DESCRIPTION OF THE TASK:
All that should be output is the block of lines below from the line with "952 538 10219" to the line with "177 269 7.17", both included, exactly as written.

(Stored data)
# # # #

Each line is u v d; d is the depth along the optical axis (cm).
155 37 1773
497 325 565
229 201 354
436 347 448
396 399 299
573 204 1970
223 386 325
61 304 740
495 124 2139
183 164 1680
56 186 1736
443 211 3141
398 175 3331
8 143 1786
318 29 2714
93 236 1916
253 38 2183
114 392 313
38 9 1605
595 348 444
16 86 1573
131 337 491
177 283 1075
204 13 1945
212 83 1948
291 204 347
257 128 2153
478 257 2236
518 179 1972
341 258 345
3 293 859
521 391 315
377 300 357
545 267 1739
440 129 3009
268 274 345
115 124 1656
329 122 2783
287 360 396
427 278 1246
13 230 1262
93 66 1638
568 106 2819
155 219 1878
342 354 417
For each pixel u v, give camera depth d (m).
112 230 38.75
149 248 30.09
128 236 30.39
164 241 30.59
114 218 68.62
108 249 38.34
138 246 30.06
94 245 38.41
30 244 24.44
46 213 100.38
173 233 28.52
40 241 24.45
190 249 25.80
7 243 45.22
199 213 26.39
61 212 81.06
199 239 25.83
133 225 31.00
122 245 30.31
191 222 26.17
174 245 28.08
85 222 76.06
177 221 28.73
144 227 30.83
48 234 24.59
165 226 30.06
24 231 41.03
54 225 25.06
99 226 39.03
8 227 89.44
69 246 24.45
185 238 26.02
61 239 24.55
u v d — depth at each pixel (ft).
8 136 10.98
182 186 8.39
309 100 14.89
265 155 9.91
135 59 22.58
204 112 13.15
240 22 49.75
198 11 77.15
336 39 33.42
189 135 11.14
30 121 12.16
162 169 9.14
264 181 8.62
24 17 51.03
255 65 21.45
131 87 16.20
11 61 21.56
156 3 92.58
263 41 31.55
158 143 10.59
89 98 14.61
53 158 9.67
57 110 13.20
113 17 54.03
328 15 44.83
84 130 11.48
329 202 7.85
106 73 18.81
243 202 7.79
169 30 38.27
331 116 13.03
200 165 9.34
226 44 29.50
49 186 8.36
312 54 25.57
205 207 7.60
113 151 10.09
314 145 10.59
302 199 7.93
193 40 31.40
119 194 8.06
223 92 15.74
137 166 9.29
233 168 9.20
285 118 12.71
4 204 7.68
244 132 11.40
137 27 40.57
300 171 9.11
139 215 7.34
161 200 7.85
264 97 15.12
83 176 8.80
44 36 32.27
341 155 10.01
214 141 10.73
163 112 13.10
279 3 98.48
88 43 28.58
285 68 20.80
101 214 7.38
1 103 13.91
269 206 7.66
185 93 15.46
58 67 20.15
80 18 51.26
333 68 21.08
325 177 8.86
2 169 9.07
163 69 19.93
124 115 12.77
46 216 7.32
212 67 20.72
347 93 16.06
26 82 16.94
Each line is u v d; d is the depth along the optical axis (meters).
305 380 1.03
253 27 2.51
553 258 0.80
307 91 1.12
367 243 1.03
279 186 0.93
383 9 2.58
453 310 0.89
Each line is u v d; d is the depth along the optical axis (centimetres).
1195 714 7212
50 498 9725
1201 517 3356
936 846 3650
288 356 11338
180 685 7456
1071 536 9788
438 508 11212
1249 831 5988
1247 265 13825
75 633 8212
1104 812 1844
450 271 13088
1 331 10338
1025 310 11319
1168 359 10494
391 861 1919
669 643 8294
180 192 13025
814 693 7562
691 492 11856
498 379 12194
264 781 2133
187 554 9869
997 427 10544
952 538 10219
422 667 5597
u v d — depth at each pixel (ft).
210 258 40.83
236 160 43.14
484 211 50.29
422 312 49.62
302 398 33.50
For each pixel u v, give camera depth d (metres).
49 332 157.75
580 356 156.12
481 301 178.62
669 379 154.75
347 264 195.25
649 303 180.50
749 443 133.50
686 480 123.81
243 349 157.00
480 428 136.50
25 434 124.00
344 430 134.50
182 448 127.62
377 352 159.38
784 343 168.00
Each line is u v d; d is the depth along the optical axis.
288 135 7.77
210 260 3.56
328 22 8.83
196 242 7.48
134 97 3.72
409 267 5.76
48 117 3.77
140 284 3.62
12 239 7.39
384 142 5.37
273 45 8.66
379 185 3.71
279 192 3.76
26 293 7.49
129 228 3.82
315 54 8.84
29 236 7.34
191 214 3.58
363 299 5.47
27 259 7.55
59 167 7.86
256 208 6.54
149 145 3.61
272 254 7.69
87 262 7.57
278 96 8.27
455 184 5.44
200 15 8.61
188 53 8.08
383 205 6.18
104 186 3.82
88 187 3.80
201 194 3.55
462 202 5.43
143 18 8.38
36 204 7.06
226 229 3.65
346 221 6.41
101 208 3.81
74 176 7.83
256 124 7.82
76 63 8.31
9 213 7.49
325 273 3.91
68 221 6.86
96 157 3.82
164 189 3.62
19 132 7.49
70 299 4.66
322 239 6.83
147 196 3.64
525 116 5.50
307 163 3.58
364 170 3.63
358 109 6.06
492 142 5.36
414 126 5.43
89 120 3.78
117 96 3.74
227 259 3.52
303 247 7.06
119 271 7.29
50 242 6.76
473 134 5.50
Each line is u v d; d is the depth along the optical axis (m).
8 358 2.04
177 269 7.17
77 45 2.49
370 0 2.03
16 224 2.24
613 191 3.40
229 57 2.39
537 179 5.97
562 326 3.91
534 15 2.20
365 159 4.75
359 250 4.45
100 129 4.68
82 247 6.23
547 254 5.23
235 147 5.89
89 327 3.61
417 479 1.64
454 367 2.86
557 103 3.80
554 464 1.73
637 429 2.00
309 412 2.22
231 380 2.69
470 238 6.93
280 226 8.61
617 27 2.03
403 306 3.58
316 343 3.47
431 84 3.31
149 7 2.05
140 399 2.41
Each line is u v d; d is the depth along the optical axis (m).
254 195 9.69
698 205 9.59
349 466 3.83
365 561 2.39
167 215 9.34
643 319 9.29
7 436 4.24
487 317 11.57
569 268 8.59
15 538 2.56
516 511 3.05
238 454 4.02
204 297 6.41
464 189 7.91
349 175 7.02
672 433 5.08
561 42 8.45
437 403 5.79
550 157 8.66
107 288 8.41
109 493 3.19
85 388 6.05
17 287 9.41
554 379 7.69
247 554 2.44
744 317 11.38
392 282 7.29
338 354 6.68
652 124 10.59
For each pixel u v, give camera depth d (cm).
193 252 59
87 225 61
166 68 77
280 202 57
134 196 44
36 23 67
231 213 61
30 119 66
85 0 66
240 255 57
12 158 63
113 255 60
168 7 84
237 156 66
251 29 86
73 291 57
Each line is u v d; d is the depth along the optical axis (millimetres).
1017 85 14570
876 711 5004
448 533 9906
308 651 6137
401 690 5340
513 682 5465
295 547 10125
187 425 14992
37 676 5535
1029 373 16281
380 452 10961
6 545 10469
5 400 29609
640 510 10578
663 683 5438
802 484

# # # #

ANSWER:
952 538 10219
422 667 5597
u v d — depth at each pixel (ft).
210 258 40.83
236 160 43.14
484 211 50.29
422 312 49.62
302 398 33.50
For each pixel u v, give camera depth d (metres).
49 332 157.75
580 356 156.12
481 301 178.62
669 379 154.75
347 264 195.25
649 303 180.50
749 443 133.50
686 480 123.81
243 349 157.00
480 428 136.50
25 434 124.00
344 430 134.50
182 448 127.62
377 352 159.38
784 343 168.00
Each line is u v d; d is the depth along the optical axis.
288 135 7.77
210 260 3.56
328 22 8.83
196 242 7.48
134 97 3.72
409 267 5.76
48 117 3.77
140 284 3.62
12 239 7.39
384 142 5.37
273 45 8.66
379 185 3.71
279 192 3.76
26 293 7.49
129 228 3.82
315 54 8.84
29 236 7.34
191 214 3.58
363 299 5.47
27 259 7.55
59 167 7.86
256 208 6.54
149 145 3.61
272 254 7.69
87 262 7.57
278 96 8.27
455 184 5.44
200 15 8.61
188 53 8.08
383 205 6.18
104 186 3.82
88 187 3.80
201 194 3.55
462 202 5.43
143 18 8.38
36 204 7.06
226 229 3.65
346 221 6.41
101 208 3.81
74 176 7.83
256 124 7.82
76 63 8.31
9 213 7.49
325 273 3.91
68 221 6.86
96 157 3.82
164 189 3.62
19 132 7.49
70 299 4.66
322 239 6.83
147 196 3.64
525 116 5.50
307 163 3.58
364 170 3.63
358 109 6.06
492 142 5.36
414 126 5.43
89 120 3.78
117 96 3.74
227 259 3.52
303 247 7.06
119 271 7.29
50 242 6.76
473 134 5.50
Each line is u v d; d is the depth along the optical axis (m).
8 358 2.04
177 269 7.17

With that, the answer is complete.